Bug 5947

Summary: r8169 Losing some ticks
Product: Drivers Reporter: Olivier Mondoloni (elgrande71)
Component: NetworkAssignee: Francois Romieu (romieu)
Status: CLOSED CODE_FIX    
Severity: normal CC: akpm, romieu
Priority: P2    
Hardware: i386   
OS: Linux   
Kernel Version: 2.6.15.1, 2.6.16-rc1, 2.6.16-rc1-mm2 Subsystem:
Regression: --- Bisected commit-id:
Attachments: kernel config file for 2.6.16-rc1-mm2 compilation
lspci from my computer
/proc/interrupts before eth1 is start
/proc/interrupts after eth1 started
lower the maximum time spent polling the MII registers
dmesg from 2.6.15.1 with r8169 patch
dmesg from 2.6.15.1 with r8169 napi
shorten the time spent polling the mii registers
2.6.15.1 dmesg with r8169 patch2

Description Olivier Mondoloni 2006-01-24 01:16:05 UTC
Most recent kernel where this bug did not occur: 2.6.16-rc1-mm2
Distribution: Gentoo Linux 2005.1
Hardware Environment: ADM64 + Yukon Gigabit Ethernet + RTL8169 Gigabit Ethernet
Software Environment: Linux (console or X)
Problem Description: My RTL8169 network interface seems to display 'Losing some
ticks...checking if CPU frequency changed' in dmesg when the link is down.
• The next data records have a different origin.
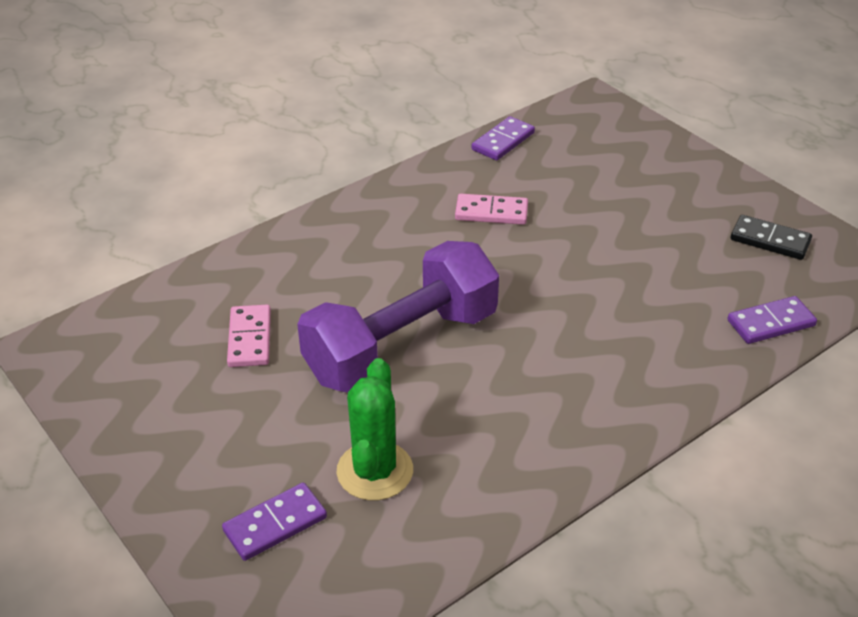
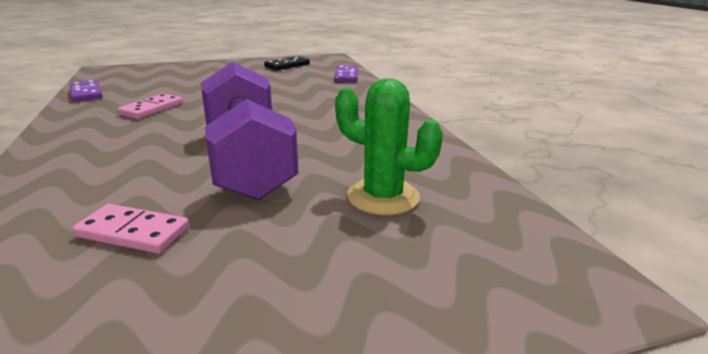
camera: 70 degrees left, 15 degrees down
(275, 524) = (423, 262): purple domino -> none

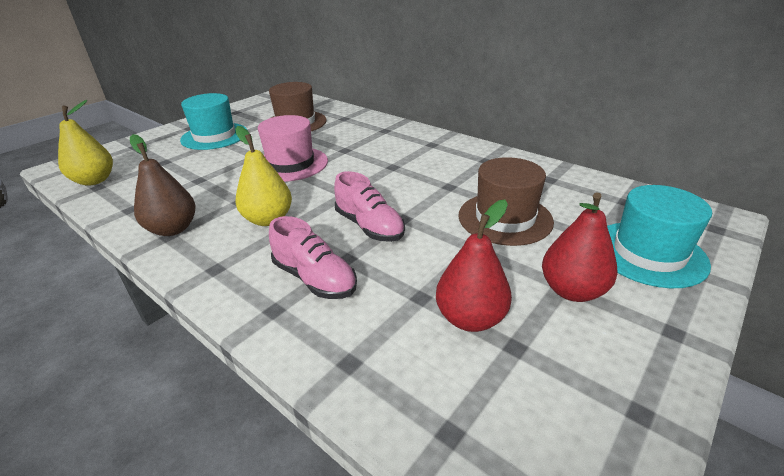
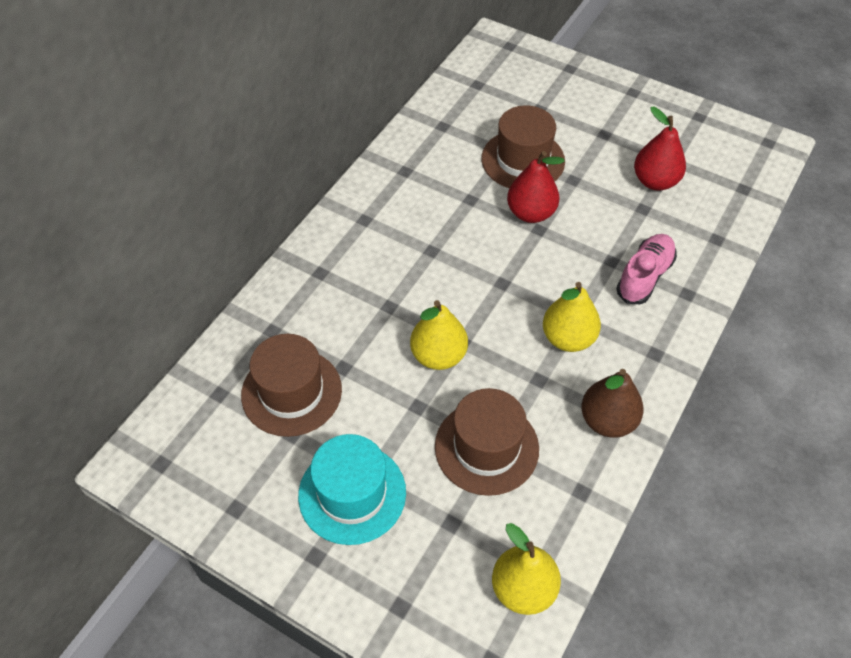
camera: 100 degrees left, 20 degrees up
(202, 176) = (486, 447): none -> brown hat
(291, 164) = (438, 355): pink hat -> yellow pear
(369, 226) = (560, 253): pink shoe -> none
(572, 290) = (609, 130): red pear -> red pear (531, 213)
(648, 253) = (553, 86): turquoise hat -> none

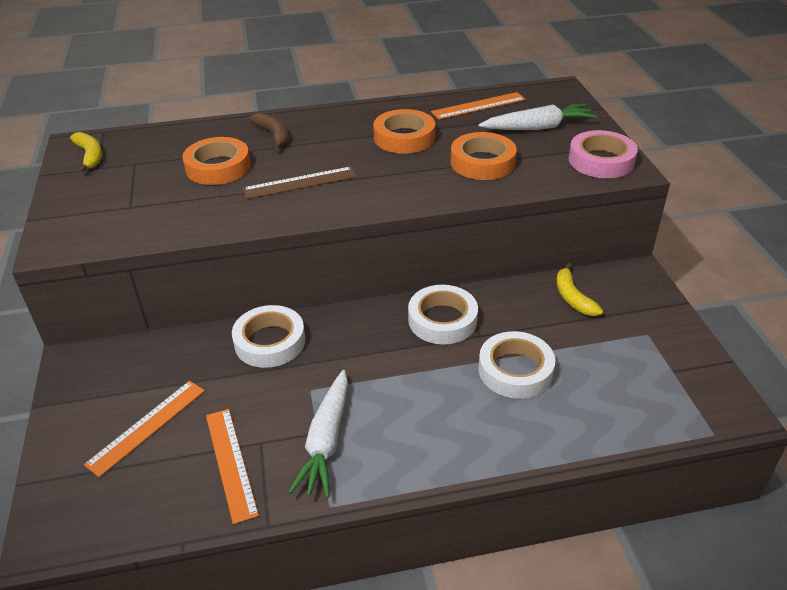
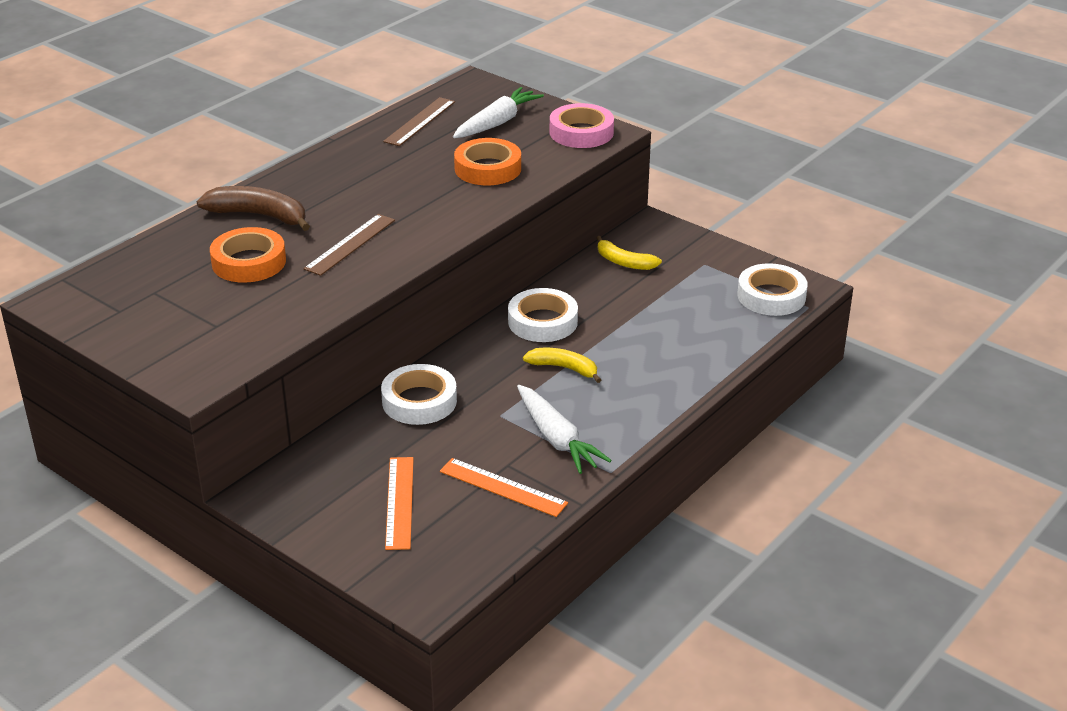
camera: 40 degrees left, 5 degrees down
(90, 156) = (91, 304): yellow banana -> yellow banana (564, 368)
(273, 135) = (259, 215): brown banana -> brown banana, size x1.52
(404, 137) = (390, 173): orange tape -> none
(478, 106) = (420, 121): orange ruler -> brown ruler
(515, 370) = (638, 330): white tape -> white tape (771, 296)

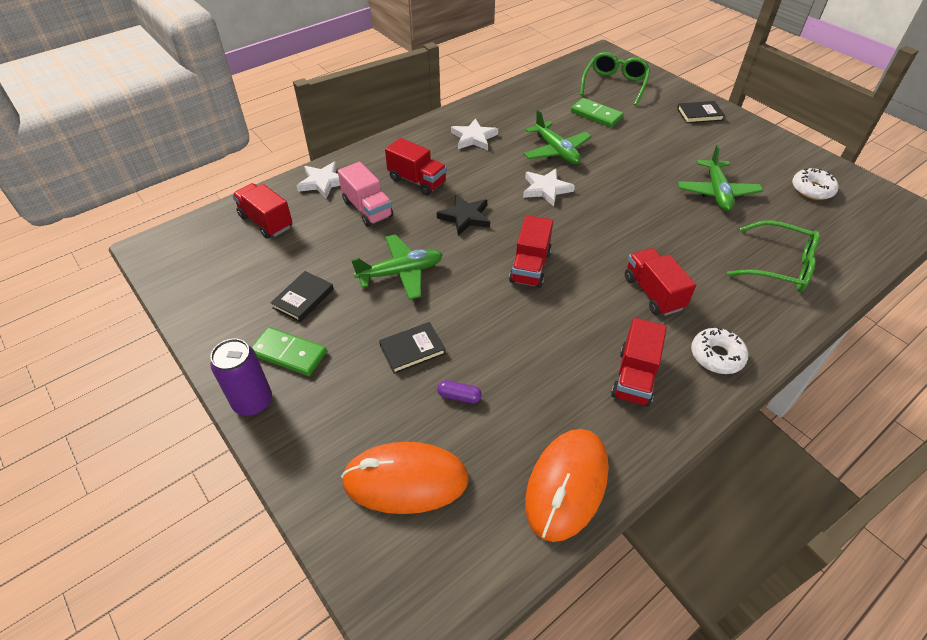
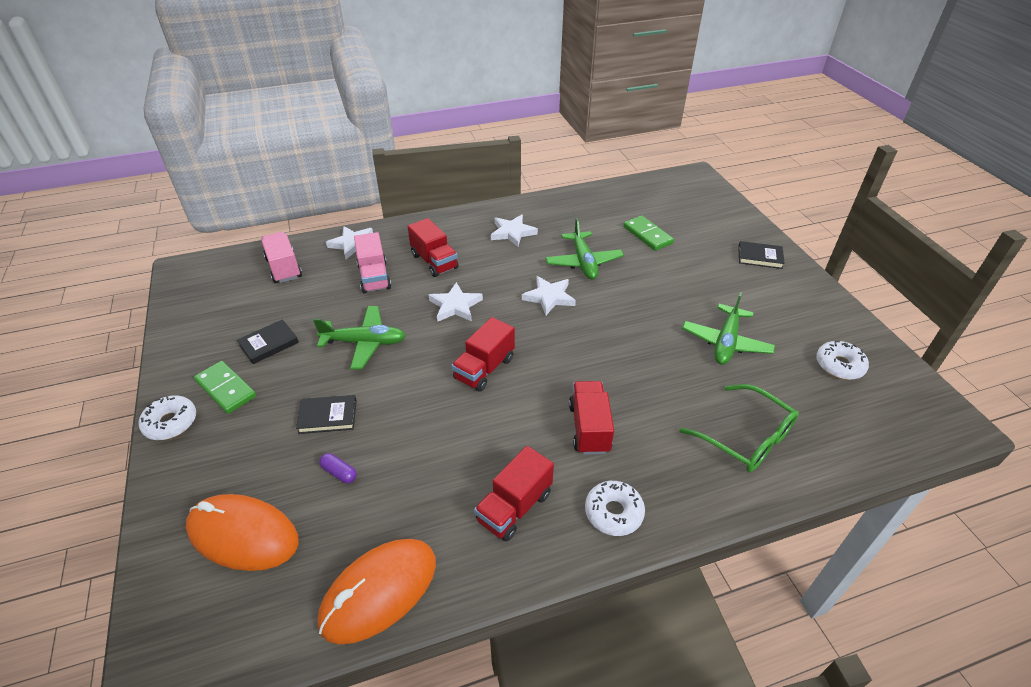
camera: 20 degrees right, 5 degrees down
(253, 402) = (171, 423): purple can -> white donut
(266, 222) = (284, 268): red truck -> pink truck
(465, 217) = (455, 305): black star -> white star
(614, 85) = (686, 209): green glasses -> none

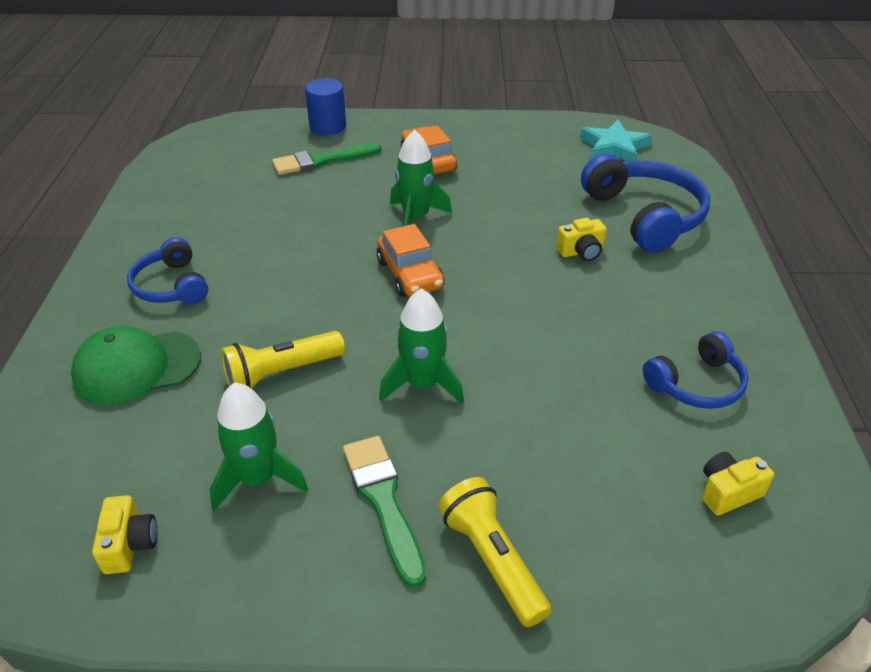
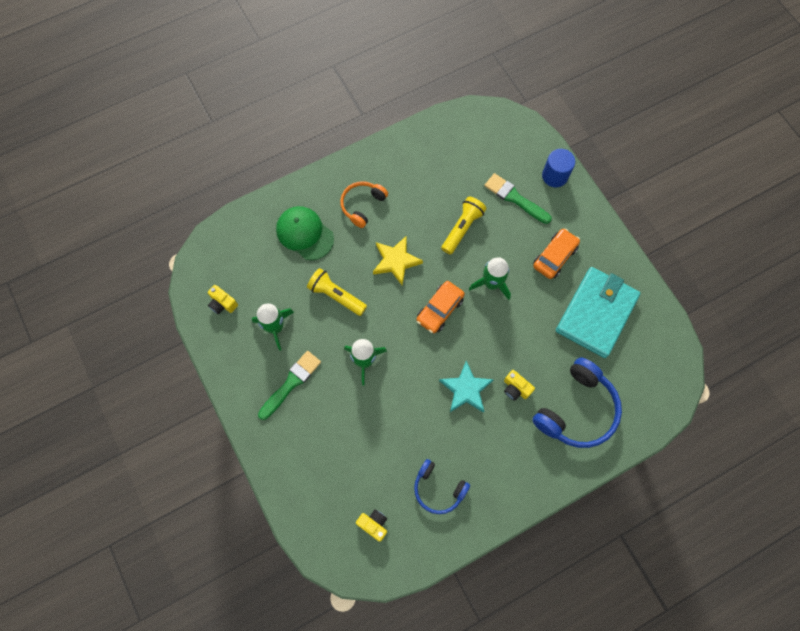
camera: 60 degrees right, 30 degrees up
(129, 545) = (223, 303): yellow camera -> yellow camera turned 75 degrees clockwise
(171, 286) = (362, 205): blue headphones -> orange headphones
(294, 287) = (396, 261): none -> yellow star
(492, 560) = (286, 440): yellow flashlight -> yellow flashlight (462, 228)
(527, 160) = (596, 313): none -> turquoise wallet
(614, 147) = (650, 360): turquoise star -> turquoise star (466, 389)

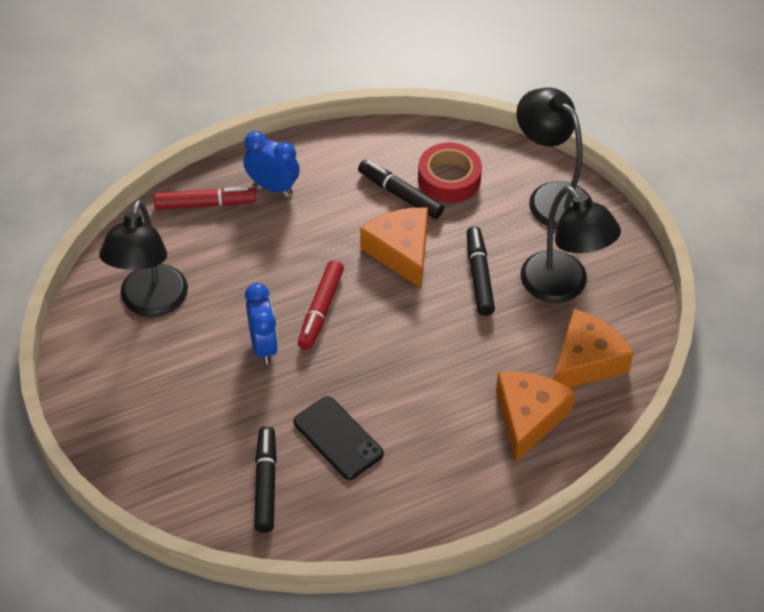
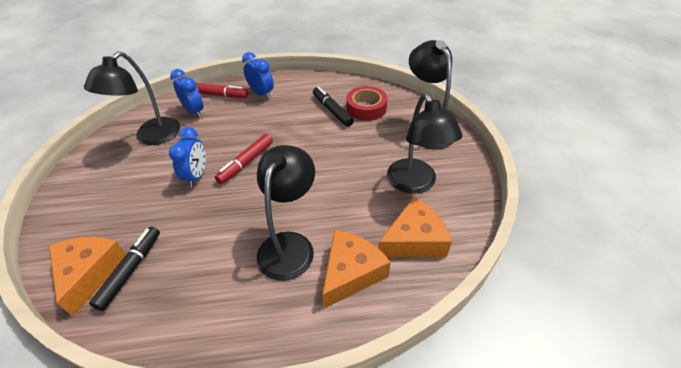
camera: 20 degrees right, 5 degrees down
(185, 244) = (194, 112): none -> blue clock
(338, 438) = (203, 249): black phone -> none
(401, 252) = (316, 140): orange cheese -> orange cheese (90, 273)
(441, 405) = (290, 245): none -> black lamp
(479, 276) = (359, 164): black marker -> none

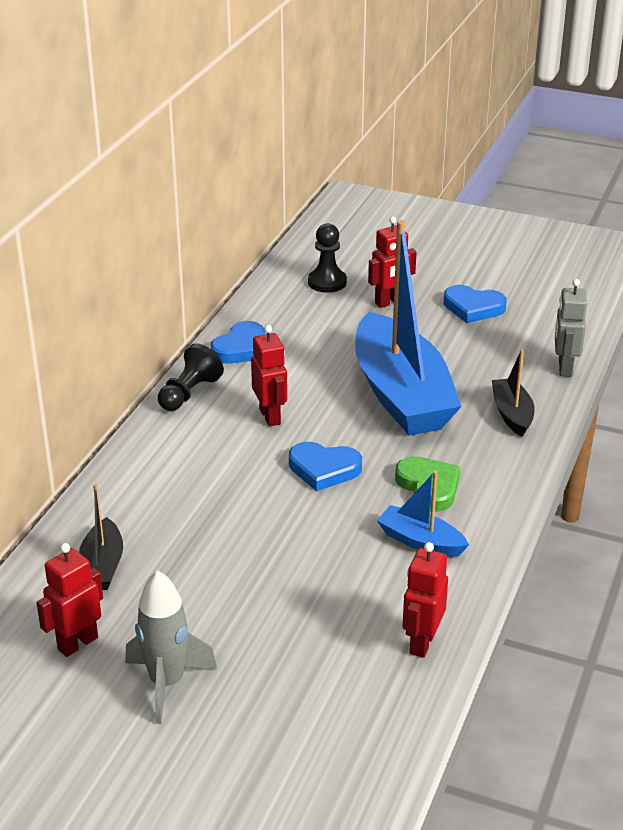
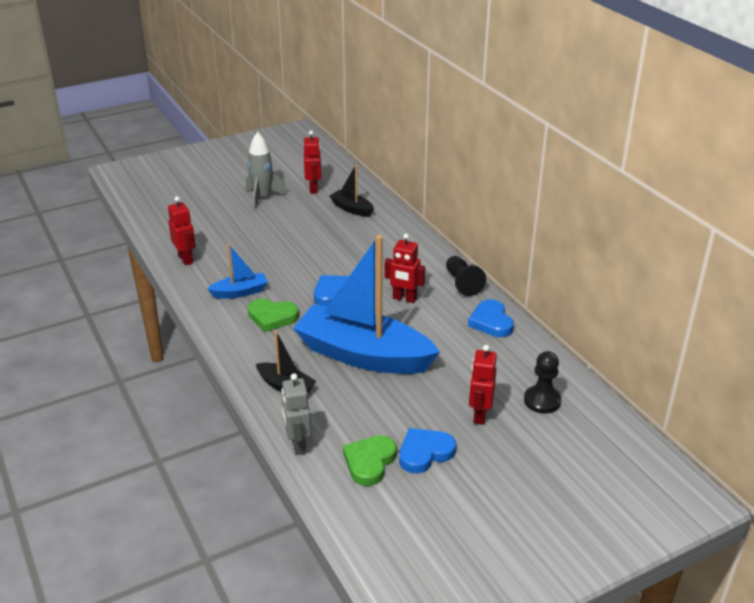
camera: 130 degrees right, 0 degrees up
(524, 326) = (369, 462): none -> green heart
(564, 368) = (298, 445): grey robot -> grey robot turned 150 degrees counterclockwise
When
the link is up, no losing ticks messages is saved in dmesg.
To be more precise, my Yukon network interface is for Internet and my RTL8169 is
for fast LAN.

Steps to reproduce: compile kernels with skge and r8169 drivers in kernel and
without linux kernel modules system activated. In my network setup, ips
broadcast and networks are different. My network configuration has been tested
on Windows XP without any problems.
Comment 1 Olivier Mondoloni 2006-01-24 01:17:49 UTC
Sorry, but in the 2.6.16-rc1-mm2 kernel, the bug is still present.
Comment 2 Olivier Mondoloni 2006-01-24 01:21:32 UTC
Created attachment 7113 [details]
kernel config file for 2.6.16-rc1-mm2 compilation
Comment 3 Andrew Morton 2006-01-24 01:25:29 UTC
I suppose that r8169 is disabling interrupts for too long when the
link is down.
Comment 4 Olivier Mondoloni 2006-01-24 01:26:00 UTC
Created attachment 7114 [details]
lspci from my computer
Comment 5 Olivier Mondoloni 2006-01-24 01:43:38 UTC
Created attachment 7117 [details]
/proc/interrupts before eth1 is start
Comment 6 Olivier Mondoloni 2006-01-24 01:45:43 UTC
Created attachment 7118 [details]
/proc/interrupts after eth1 started
Comment 7 Francois Romieu 2006-01-24 16:03:23 UTC
Created attachment 7125 [details]
lower the maximum time spent polling the MII registers

> I suppose that r8169 is disabling interrupts for too long when the
> link is down.

Possible workaround attached. I'll check the 802.3 spec for the upper bound but
this stuff should be moved to a workqueue context anyway.

--
Ueimor
Comment 8 Andrew Morton 2006-01-24 16:17:28 UTC
If mdio_read/write are actually causing loss of ticks, either they really
are timing out, or they're taking unexpectedly long.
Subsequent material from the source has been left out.